Le dessert, comme c'est souvent le cas, a fourni le sommet de la soirée. Le ganache chocolat blanc et pistache était élégamment composé, sa richesse compensée par des myrtilles braisées et une délicate miette de chocolat blanc. C'était un plat qui penchait vers la douceur sans devenir écœurant, chaque élément calibré avec soin.

Mais c'était l'Alaska aux prunes braisées qui a vraiment volé la vedette! Un réinvention d'un classique, il proposait du poivre rose aux côtés d'une glace vanille végétalienne et d'une meringue végétalienne parfaitement moussée. Le résultat était à la fois surprenant et profondément satisfaisant - un dessert qui réussissait à sembler indulgent, inventif et juste un peu audacieux. Il s'est attardé dans la mémoire bien après la dernière cuillerée et a convaincu mon amie excessivement cynique que les prunes sont, en fait, l'un des fruits les plus sous-estimés de la nature!

Le service tout au long du repas a été exemplaire: amical, personnalisé, et attentif sans jamais basculer dans l'excès. Il y avait un véritable sentiment que le personnel voulait que vous profitiez de votre soirée, et pas seulement que vous la complétiez.

Et juste quand nous pensions que l'expérience avait pris fin, nous avons été vivement persuadées d'essayer une dernière offre: des choux salés. Ces petites boules au fromage - remplies de crème de Comté et agrémentées de wakamé - ont été une révélation. Légers, aérés, et intensément savoureux, ils ont fourni une note finale inattendue qui semblait entièrement conforme à l'esprit du restaurant.

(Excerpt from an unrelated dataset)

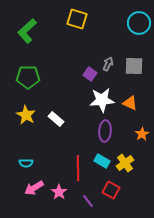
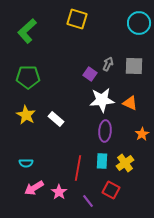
cyan rectangle: rotated 63 degrees clockwise
red line: rotated 10 degrees clockwise
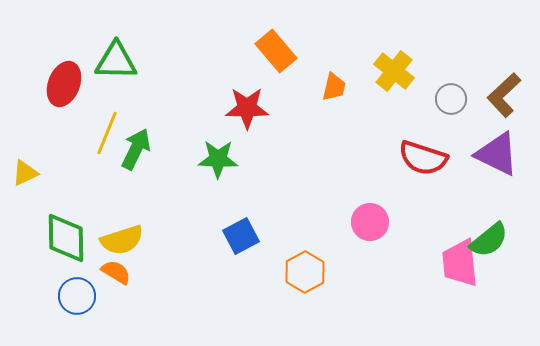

Alors que nous revenions dans la nuit fraîche de Highbury, il y avait un sentiment partagé que nous avions découvert quelque chose de plutôt spécial. Oui Madame est plus qu'une simple nouvelle addition à la scène culinaire florissante du quartier; c'est une présence assurée et caractérisée - un endroit où la cuisine réfléchie, l'hospitalité chaleureuse, et une touche de créativité ludique s'unissent de manières discrètement remarquables.

Haut de gamme? Sans doute. Une aventure gastronomique? Sans question. Nous nous sommes déjà retrouvées, avant même de nous séparer, à discuter de ce que nous pourrions commander lors de notre prochaine visite - un signe certain, s'il en est, qu'Oui Madame s'est solidement implanté dans nos affections.